● TEXTO APRESENTADO
------------------------

Para tal, o estudo faz pesquisa documental na BNCC-EM (2018), especialmente, em relação à EF. No entanto, destaca no processo analítico da organização do ensino médio, no Brasil, a Lei de Diretrizes e Bases da Educação Nacional (LDBEN) nº 9.394/96, a MP nº 746/2016, a Lei nº 13.415/2017, que consubstanciaram a BNCC-EM (2018). Também analisa a EF nas legislações, especialmente na BNCC-EM.
O estudo recorre ademais, à pesquisa bibliográfica, que de acordo com Rodrigues e França (2010, p.55) “se utiliza fundamentalmente das contribuições dos diversos autores sobre determinado assunto”, inclusive servindo de baliza ao trato documental.
Para fazer o tratamento dos dados, advindos da pesquisa documental, o estudo articula a análise de conteúdo, que segundo Bardin (2011, p.37) “é um conjunto de técnicas de análise das comunicações”. Assim, primeiramente foram escolhidos os documentos da Lei nº 13.415/2017 e da BNCC-EM/2018; em seguida, buscou analisar o processo organizativo do ensino médio nesses documentos. A partir daí, foi feito recorte específico sobre EF, especialmente na BNCC-EM; finalmente, os dados foram interpretados.
Todo esse procedimento metodológico, balizou-se no método dialético, por permitir o trato dos nexos e contradições históricas sobre o fenômeno do ensino médio - analisados a partir dos documentos e bibliografia -, produzidos no e para o contexto brasileiro, bem como à EF. Nesse sentido, as concepções e perspectivas da EF, na BNCC-EM, considera o contexto no qual o documento foi produzido, os interesses, as estratégias, as contradições e as lutas que envolvem a disputa entre projetos educativos, de ser humano e de sociedade.

------------------------

● REGISTROS FORNECIDOS

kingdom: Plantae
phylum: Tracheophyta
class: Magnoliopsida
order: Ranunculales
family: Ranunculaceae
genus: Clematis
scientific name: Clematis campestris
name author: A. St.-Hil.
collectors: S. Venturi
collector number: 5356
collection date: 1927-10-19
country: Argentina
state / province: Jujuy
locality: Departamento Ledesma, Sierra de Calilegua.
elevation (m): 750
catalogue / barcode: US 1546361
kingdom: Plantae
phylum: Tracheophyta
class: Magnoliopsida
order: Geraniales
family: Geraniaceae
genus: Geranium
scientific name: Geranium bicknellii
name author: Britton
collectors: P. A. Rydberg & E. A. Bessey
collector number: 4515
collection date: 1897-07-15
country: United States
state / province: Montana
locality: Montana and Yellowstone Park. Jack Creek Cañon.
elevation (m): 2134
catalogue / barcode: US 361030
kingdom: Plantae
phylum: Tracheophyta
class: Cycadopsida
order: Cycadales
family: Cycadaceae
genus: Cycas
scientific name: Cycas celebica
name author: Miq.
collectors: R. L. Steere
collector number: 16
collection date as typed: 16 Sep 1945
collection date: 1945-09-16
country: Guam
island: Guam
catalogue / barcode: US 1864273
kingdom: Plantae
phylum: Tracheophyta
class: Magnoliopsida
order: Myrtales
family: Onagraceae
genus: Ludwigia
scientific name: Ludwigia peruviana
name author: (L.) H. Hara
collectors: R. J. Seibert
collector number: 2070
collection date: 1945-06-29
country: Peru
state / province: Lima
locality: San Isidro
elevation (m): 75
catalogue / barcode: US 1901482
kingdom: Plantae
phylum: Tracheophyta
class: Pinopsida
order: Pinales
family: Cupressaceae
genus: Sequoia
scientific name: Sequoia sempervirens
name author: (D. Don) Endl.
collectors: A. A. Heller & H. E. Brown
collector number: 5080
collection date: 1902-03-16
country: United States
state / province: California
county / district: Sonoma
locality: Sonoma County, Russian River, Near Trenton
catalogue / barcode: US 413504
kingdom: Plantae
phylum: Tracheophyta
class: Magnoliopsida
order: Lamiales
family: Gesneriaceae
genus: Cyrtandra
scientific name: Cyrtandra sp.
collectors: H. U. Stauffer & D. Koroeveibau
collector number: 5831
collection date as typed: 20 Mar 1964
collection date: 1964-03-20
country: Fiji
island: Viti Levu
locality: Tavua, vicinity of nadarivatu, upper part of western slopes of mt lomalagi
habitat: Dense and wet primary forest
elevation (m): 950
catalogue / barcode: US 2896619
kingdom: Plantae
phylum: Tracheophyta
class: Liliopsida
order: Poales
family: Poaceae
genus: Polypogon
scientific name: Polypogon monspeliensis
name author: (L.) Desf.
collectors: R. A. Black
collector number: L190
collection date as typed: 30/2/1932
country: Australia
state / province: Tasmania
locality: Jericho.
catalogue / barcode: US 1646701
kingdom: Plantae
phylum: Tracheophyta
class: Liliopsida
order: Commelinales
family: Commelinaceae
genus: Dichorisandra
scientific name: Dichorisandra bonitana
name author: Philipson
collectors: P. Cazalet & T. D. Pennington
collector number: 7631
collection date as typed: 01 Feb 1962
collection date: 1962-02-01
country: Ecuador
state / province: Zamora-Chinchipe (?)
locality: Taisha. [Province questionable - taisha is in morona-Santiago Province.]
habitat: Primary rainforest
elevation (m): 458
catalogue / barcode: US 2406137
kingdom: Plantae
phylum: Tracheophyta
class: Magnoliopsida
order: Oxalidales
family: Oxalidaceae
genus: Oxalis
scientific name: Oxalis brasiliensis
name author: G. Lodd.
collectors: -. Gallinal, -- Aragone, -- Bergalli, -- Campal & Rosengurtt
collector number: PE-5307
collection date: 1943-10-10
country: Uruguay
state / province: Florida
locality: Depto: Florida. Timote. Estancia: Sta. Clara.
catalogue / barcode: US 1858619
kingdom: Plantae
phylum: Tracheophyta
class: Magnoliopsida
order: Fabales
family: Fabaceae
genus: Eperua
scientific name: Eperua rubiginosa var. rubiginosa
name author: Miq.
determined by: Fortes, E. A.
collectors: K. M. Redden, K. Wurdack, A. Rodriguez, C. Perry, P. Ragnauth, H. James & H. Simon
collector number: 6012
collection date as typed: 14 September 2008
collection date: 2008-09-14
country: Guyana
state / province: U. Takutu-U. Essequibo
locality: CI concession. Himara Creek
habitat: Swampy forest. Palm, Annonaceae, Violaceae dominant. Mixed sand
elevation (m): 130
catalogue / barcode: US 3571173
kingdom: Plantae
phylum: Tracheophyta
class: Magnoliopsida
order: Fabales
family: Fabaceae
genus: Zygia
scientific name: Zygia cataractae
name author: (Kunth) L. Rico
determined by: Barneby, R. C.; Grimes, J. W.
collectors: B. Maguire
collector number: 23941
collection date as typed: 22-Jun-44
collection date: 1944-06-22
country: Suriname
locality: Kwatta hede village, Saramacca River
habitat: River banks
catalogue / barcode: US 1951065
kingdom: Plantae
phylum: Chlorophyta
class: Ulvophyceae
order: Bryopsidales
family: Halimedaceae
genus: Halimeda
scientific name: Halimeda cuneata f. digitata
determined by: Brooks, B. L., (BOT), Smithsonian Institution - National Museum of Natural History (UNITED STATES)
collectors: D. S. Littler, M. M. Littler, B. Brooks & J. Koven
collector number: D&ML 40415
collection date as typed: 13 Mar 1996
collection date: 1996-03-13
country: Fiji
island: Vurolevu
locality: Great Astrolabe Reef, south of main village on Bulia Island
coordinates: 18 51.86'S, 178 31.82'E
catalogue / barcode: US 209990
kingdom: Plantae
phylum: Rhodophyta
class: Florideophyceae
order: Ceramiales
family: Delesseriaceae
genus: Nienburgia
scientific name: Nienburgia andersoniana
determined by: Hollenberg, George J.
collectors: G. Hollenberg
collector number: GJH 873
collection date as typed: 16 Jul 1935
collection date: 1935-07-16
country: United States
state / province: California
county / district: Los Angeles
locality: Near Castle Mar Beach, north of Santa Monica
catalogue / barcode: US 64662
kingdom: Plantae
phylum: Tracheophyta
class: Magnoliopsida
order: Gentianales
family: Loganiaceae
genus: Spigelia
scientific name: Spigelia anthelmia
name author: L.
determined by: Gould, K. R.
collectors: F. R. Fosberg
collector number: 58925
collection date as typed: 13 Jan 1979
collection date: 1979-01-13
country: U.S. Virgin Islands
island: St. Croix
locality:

------------------------

● AÇÕES NECESSÁRIAS
(a) Segundo o texto apresentado, em que método se baliza todo o procedimento metodológico do estudo?
(b) Reproduza fielmente o trecho do texto apresentado, iniciando nas palavras "Para tal, o" e encerrando após as palavras "ao trato documental.".
Os registros provêm de uma fonte distinta da do texto apresentado.

● LISTA DE RESPOSTAS
(a) No método dialético.

(b)
Para tal, o estudo faz pesquisa documental na BNCC-EM (2018), especialmente, em relação à EF. No entanto, destaca no processo analítico da organização do ensino médio, no Brasil, a Lei de Diretrizes e Bases da Educação Nacional (LDBEN) nº 9.394/96, a MP nº 746/2016, a Lei nº 13.415/2017, que consubstanciaram a BNCC-EM (2018). Também analisa a EF nas legislações, especialmente na BNCC-EM.
O estudo recorre ademais, à pesquisa bibliográfica, que de acordo com Rodrigues e França (2010, p.55) “se utiliza fundamentalmente das contribuições dos diversos autores sobre determinado assunto”, inclusive servindo de baliza ao trato documental.